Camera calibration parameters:
··········
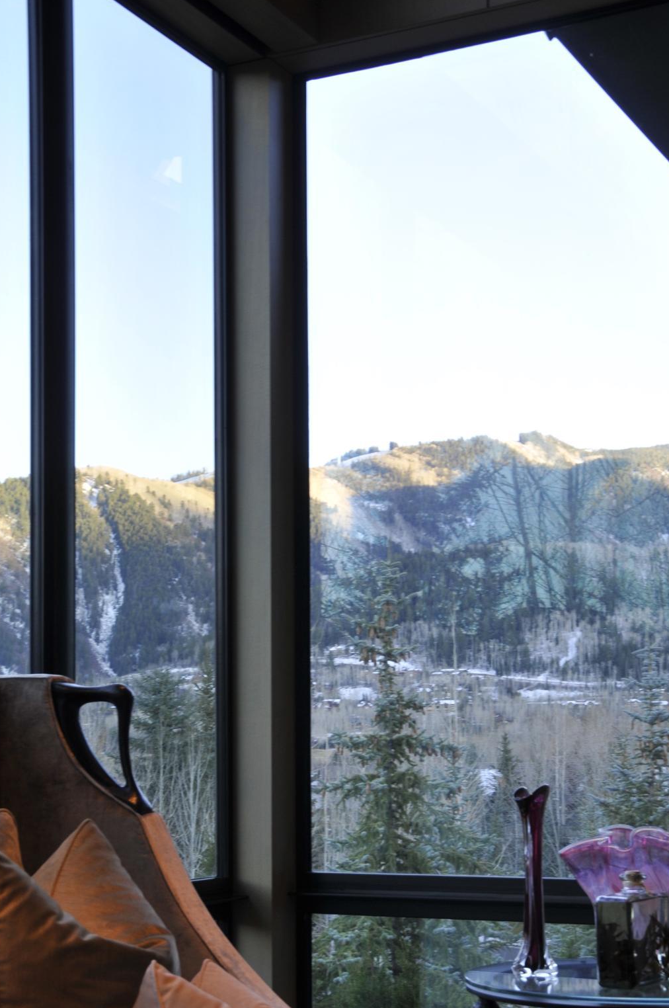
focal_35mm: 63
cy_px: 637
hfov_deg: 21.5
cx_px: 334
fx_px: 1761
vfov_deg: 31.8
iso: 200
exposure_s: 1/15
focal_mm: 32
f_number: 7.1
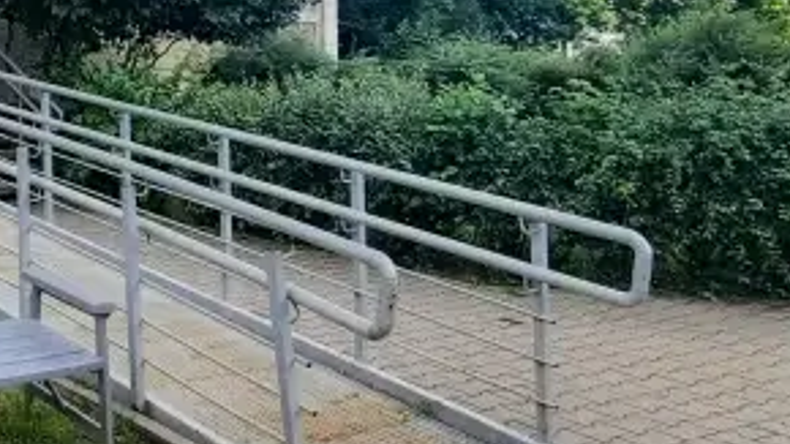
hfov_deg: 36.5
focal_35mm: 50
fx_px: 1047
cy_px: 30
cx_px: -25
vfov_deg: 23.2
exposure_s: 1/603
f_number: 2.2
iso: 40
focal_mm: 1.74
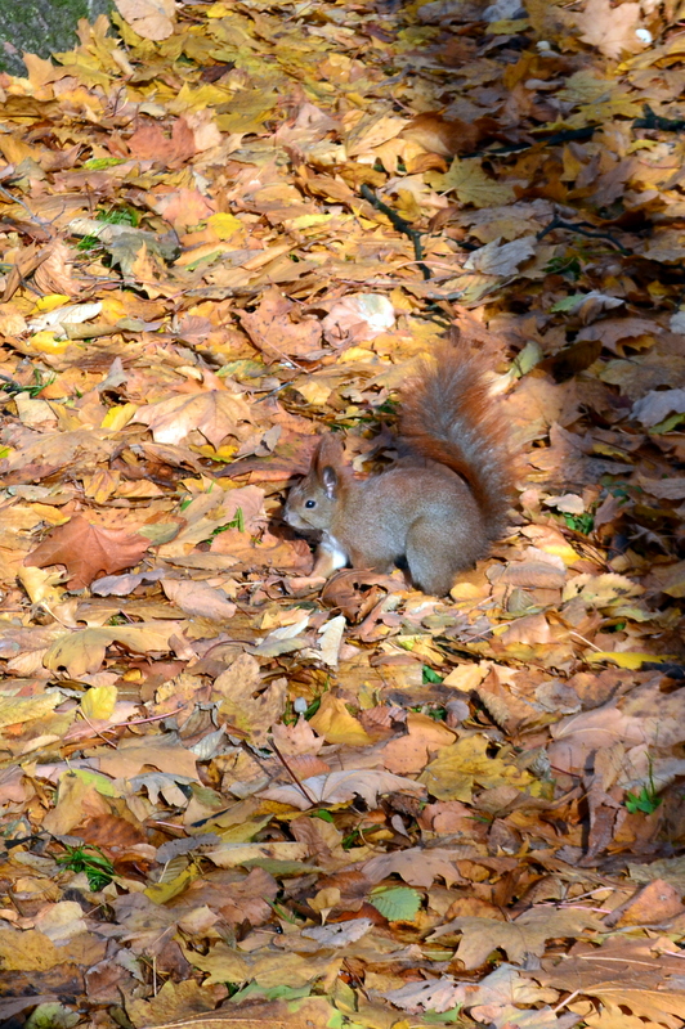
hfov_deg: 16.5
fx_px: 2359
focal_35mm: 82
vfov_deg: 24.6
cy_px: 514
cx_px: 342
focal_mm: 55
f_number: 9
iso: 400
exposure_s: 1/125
··········
What is being asked -
Would you repeat the entries exactly, keeping the images out?

Solution for this problem -
focal_35mm: 63
cy_px: 637
hfov_deg: 21.5
cx_px: 334
fx_px: 1761
vfov_deg: 31.8
iso: 200
exposure_s: 1/15
focal_mm: 32
f_number: 7.1
hfov_deg: 36.5
focal_35mm: 50
fx_px: 1047
cy_px: 30
cx_px: -25
vfov_deg: 23.2
exposure_s: 1/603
f_number: 2.2
iso: 40
focal_mm: 1.74
hfov_deg: 16.5
fx_px: 2359
focal_35mm: 82
vfov_deg: 24.6
cy_px: 514
cx_px: 342
focal_mm: 55
f_number: 9
iso: 400
exposure_s: 1/125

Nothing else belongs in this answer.